[Dataset records]
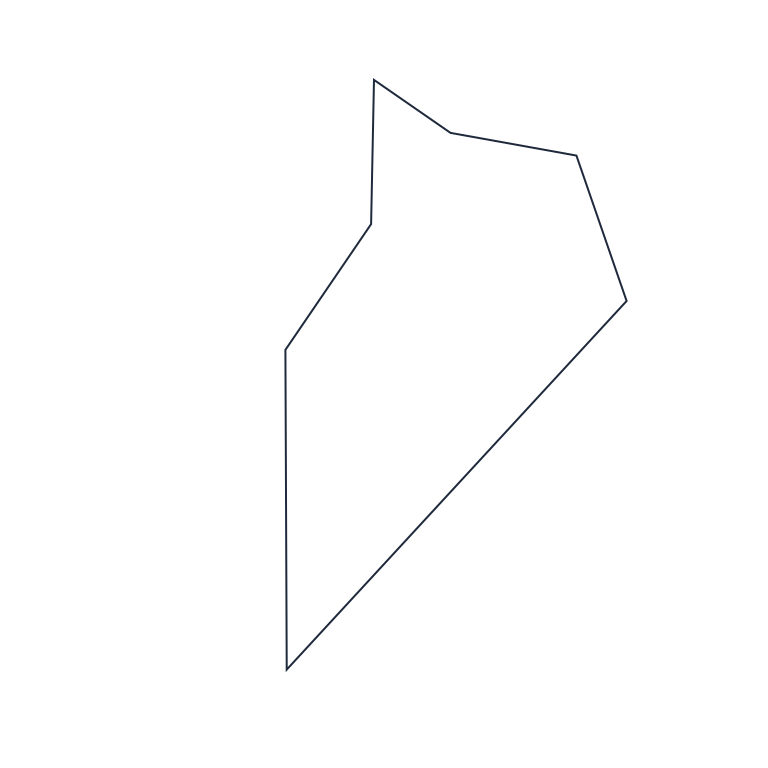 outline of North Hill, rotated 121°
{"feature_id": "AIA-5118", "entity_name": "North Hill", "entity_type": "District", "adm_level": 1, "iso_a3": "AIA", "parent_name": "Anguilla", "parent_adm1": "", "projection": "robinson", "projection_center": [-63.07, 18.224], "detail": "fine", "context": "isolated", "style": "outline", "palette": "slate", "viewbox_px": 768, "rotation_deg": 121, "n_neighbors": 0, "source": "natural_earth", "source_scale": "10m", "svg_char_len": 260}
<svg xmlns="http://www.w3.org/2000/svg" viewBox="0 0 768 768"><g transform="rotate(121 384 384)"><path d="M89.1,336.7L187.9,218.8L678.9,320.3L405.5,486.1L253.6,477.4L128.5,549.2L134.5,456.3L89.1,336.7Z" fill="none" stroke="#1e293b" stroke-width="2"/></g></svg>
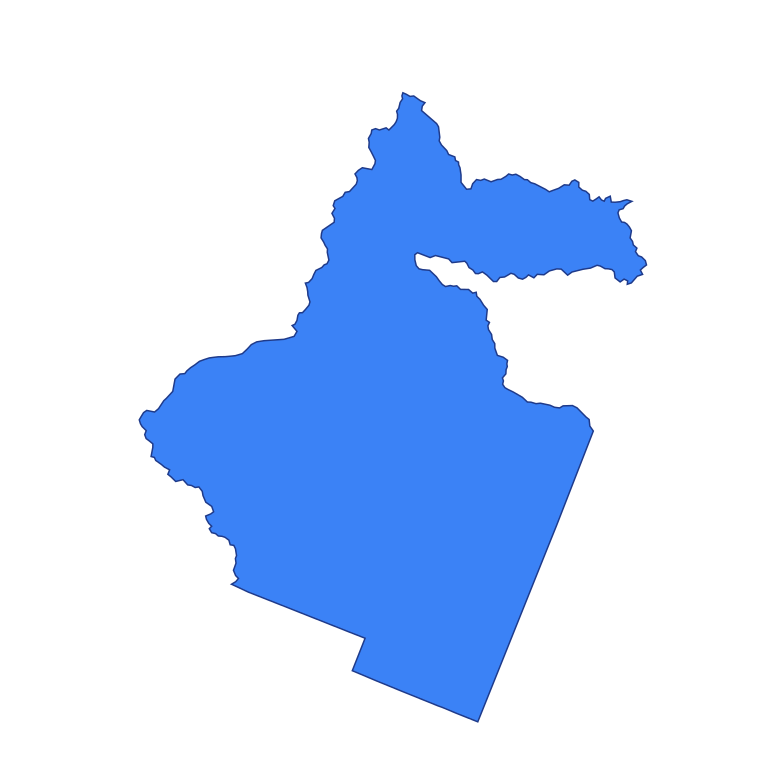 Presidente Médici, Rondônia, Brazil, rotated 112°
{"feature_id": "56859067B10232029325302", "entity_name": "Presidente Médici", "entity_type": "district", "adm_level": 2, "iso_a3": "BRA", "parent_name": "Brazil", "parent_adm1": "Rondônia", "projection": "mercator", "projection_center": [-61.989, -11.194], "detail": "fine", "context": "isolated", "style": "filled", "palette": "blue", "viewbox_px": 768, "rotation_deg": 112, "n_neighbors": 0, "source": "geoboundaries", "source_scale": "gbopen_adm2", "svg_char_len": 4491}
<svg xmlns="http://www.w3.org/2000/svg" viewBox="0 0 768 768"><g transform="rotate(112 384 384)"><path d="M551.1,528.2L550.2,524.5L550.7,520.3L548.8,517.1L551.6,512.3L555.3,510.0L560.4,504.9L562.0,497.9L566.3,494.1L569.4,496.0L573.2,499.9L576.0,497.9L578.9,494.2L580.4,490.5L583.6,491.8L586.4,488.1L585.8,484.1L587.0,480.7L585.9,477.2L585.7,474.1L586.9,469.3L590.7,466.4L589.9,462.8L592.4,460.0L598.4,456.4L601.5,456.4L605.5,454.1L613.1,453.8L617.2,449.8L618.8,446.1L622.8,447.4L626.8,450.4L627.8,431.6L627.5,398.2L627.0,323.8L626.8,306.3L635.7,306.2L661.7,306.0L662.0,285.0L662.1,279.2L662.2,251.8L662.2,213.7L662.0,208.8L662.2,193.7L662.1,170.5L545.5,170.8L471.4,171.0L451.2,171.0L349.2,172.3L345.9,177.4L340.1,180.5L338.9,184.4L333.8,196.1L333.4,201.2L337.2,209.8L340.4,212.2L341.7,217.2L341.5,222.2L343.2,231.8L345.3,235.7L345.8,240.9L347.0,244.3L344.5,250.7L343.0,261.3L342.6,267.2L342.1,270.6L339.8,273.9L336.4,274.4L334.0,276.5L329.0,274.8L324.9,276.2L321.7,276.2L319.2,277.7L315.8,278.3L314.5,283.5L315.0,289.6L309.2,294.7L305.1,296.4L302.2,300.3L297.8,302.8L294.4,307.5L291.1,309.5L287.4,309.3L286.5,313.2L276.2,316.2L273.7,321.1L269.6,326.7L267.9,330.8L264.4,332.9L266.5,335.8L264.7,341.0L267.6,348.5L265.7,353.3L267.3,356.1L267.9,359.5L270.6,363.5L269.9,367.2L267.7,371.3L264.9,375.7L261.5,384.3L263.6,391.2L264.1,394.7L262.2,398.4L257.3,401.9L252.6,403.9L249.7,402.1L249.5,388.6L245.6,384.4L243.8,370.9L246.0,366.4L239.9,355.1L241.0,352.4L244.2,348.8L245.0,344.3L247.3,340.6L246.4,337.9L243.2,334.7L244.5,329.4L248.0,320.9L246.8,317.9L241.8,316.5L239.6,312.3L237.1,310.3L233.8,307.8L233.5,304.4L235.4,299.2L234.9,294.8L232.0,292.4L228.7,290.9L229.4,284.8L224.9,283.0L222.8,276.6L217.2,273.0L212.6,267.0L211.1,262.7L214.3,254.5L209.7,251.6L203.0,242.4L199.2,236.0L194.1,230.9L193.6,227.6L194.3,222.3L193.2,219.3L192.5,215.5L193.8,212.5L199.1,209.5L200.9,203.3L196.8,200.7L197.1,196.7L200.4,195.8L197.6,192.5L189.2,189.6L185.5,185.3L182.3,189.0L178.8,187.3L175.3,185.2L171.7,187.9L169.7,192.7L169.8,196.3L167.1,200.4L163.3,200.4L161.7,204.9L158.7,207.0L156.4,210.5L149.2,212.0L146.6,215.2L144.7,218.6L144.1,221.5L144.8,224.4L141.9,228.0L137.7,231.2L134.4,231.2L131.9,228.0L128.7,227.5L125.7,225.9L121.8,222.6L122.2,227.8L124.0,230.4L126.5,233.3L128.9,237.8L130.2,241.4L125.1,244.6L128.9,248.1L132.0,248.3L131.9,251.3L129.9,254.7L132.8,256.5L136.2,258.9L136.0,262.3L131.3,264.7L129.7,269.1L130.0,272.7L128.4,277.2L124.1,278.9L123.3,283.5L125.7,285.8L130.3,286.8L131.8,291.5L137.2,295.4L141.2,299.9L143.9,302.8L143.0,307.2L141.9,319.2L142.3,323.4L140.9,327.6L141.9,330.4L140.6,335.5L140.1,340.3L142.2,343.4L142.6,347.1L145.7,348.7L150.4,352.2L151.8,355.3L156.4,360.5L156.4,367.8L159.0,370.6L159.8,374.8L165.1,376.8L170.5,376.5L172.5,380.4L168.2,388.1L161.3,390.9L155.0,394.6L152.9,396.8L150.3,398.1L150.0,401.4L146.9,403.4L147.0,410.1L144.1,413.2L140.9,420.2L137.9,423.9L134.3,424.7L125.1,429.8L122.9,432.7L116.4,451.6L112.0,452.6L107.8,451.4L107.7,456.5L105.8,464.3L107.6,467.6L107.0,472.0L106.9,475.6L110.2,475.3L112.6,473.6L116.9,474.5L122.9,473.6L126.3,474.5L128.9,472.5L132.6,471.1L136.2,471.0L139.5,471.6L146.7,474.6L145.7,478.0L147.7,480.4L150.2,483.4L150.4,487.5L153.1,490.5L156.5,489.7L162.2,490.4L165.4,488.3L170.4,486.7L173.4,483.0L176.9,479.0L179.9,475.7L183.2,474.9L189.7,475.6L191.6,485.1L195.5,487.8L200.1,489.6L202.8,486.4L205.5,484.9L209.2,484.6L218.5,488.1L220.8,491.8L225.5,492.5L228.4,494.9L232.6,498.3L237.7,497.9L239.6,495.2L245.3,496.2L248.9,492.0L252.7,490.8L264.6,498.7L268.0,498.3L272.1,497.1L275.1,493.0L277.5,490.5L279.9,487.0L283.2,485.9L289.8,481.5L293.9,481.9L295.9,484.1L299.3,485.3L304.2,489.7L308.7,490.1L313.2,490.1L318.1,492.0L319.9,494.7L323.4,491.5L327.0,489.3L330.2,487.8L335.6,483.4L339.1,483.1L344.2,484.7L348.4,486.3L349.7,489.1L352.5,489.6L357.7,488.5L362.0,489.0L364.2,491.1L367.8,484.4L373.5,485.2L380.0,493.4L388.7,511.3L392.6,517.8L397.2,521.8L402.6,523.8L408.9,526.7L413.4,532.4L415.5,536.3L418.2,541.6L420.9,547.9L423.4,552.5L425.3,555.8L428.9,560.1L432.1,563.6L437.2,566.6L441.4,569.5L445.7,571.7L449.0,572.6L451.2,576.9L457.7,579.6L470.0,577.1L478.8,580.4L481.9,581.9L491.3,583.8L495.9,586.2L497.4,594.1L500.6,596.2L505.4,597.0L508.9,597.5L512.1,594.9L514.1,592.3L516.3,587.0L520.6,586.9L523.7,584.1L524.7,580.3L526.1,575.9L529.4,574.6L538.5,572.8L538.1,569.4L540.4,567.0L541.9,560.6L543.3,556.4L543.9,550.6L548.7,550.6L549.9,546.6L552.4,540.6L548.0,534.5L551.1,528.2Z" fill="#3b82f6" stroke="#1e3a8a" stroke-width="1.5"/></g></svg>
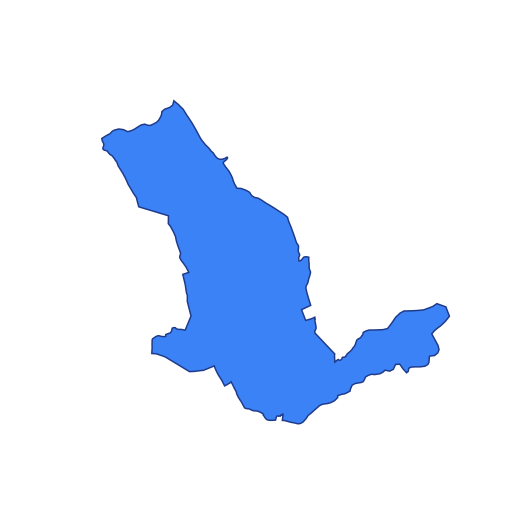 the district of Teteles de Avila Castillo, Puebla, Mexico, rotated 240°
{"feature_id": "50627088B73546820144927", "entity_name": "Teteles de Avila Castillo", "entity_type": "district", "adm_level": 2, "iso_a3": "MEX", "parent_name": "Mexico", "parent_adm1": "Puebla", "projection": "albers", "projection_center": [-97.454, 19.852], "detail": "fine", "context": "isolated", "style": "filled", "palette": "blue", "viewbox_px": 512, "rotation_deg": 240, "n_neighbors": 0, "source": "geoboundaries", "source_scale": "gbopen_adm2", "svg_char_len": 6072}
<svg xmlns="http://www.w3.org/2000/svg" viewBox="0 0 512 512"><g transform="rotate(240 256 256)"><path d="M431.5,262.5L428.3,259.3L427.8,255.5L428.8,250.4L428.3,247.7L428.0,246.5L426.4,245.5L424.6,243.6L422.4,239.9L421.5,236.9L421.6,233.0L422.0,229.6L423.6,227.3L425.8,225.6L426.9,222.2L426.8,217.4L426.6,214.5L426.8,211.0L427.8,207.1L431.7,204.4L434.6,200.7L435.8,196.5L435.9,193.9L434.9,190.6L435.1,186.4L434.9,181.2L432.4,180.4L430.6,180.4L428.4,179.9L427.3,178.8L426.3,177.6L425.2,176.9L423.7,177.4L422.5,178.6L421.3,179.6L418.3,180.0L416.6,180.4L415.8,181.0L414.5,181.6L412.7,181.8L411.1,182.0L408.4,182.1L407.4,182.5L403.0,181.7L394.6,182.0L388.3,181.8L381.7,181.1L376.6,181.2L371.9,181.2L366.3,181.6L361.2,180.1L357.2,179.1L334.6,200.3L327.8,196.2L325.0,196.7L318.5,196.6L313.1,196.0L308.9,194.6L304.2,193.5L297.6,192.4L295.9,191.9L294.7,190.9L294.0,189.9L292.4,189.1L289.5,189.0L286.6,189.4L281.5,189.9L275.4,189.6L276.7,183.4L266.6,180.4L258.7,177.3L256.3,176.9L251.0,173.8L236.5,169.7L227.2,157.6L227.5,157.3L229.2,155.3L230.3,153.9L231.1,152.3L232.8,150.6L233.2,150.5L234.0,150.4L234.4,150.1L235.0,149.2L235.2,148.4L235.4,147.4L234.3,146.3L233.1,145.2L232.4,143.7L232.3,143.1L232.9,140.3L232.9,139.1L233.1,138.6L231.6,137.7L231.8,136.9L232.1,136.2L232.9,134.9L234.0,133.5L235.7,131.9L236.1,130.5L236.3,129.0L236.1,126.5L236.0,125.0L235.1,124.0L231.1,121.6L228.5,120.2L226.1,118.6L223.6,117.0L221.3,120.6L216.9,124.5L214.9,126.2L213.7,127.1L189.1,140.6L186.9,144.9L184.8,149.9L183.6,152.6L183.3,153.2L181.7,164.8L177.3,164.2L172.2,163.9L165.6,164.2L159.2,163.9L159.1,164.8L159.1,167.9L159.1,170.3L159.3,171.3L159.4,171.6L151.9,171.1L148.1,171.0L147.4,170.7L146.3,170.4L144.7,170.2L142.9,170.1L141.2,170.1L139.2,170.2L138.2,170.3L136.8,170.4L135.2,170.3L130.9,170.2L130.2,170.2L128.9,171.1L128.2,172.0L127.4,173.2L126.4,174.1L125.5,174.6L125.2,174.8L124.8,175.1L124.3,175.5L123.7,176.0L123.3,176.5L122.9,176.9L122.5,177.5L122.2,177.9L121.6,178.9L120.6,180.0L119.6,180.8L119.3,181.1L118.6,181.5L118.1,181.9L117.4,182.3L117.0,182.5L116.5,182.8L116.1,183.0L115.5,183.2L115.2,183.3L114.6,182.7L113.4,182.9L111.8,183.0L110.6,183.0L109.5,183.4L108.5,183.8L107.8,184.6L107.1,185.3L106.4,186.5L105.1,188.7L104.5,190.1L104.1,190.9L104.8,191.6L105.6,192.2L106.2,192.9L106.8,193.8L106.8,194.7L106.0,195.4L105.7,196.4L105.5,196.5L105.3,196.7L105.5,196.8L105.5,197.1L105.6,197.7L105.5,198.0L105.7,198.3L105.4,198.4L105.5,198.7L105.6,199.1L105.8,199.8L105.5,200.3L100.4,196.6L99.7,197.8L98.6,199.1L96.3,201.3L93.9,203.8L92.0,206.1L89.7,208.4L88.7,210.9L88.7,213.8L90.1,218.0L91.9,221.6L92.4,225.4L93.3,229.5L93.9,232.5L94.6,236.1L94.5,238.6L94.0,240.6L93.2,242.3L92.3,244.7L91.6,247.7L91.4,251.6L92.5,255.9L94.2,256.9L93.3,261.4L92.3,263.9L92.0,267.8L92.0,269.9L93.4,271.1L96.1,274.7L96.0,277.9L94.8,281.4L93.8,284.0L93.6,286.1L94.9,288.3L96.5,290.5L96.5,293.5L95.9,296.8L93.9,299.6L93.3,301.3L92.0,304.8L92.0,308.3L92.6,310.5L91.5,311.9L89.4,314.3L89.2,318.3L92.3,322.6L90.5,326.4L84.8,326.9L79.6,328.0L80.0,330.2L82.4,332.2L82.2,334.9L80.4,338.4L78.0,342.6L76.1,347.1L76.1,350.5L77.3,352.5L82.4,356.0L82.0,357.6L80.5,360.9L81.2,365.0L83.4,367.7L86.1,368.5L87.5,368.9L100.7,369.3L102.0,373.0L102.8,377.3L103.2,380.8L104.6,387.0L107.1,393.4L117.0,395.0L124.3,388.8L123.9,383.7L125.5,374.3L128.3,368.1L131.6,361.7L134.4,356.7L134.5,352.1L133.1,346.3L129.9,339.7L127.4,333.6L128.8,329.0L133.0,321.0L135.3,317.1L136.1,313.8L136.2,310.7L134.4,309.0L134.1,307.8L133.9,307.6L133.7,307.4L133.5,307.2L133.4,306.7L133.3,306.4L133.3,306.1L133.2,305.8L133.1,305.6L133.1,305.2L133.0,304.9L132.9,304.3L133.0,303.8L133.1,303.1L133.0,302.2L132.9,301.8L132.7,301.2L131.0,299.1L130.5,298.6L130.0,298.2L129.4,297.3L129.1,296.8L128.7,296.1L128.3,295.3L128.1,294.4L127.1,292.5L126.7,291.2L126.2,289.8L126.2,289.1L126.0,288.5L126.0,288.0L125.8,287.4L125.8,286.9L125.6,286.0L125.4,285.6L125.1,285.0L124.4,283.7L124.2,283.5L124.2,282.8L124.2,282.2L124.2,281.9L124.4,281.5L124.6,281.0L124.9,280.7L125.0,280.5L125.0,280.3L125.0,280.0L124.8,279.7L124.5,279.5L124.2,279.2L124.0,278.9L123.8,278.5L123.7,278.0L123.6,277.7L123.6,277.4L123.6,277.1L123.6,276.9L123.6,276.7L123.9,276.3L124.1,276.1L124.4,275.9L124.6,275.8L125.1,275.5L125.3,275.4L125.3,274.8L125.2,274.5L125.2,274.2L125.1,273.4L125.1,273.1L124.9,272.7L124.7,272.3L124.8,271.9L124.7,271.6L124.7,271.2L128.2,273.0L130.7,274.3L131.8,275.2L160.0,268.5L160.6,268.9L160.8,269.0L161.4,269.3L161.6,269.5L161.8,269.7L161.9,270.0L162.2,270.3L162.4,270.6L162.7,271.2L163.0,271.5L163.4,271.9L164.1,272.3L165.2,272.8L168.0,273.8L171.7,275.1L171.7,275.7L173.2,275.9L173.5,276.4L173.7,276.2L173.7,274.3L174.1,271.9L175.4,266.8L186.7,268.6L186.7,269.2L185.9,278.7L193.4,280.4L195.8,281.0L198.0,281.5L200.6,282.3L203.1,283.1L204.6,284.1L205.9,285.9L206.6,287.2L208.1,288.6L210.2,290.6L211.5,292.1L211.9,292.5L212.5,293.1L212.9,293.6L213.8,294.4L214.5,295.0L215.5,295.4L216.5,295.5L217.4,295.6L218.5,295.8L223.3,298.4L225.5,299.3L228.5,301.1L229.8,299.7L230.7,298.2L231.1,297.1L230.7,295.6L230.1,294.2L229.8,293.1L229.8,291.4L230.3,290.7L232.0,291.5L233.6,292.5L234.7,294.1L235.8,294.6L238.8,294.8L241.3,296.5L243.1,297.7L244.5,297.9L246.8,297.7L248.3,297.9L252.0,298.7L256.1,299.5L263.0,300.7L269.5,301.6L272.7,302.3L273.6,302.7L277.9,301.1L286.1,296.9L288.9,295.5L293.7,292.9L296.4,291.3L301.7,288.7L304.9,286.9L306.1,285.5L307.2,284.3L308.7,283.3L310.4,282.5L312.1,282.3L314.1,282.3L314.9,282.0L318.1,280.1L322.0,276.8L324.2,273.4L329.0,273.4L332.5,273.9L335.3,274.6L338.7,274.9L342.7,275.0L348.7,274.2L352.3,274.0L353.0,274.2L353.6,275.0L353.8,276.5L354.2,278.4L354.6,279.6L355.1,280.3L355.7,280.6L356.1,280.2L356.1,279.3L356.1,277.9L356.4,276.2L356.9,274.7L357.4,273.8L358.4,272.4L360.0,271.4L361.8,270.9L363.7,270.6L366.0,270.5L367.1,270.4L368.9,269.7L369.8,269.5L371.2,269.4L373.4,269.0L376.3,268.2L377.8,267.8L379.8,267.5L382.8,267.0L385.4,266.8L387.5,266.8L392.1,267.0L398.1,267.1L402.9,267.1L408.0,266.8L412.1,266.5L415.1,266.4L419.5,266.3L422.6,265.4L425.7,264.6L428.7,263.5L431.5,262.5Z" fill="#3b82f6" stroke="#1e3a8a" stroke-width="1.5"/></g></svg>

▸ Exercise goal
Please return the listing's lines verbatim, from its first line through the line containing "Presidente Médici, Rondônia, Brazil, rotated". Leave the pictures out.

▸ Solution to the problem
 outline of North Hill, rotated 121°
{"feature_id": "AIA-5118", "entity_name": "North Hill", "entity_type": "District", "adm_level": 1, "iso_a3": "AIA", "parent_name": "Anguilla", "parent_adm1": "", "projection": "robinson", "projection_center": [-63.07, 18.224], "detail": "fine", "context": "isolated", "style": "outline", "palette": "slate", "viewbox_px": 768, "rotation_deg": 121, "n_neighbors": 0, "source": "natural_earth", "source_scale": "10m", "svg_char_len": 260}
<svg xmlns="http://www.w3.org/2000/svg" viewBox="0 0 768 768"><g transform="rotate(121 384 384)"><path d="M89.1,336.7L187.9,218.8L678.9,320.3L405.5,486.1L253.6,477.4L128.5,549.2L134.5,456.3L89.1,336.7Z" fill="none" stroke="#1e293b" stroke-width="2"/></g></svg>
 Presidente Médici, Rondônia, Brazil, rotated 112°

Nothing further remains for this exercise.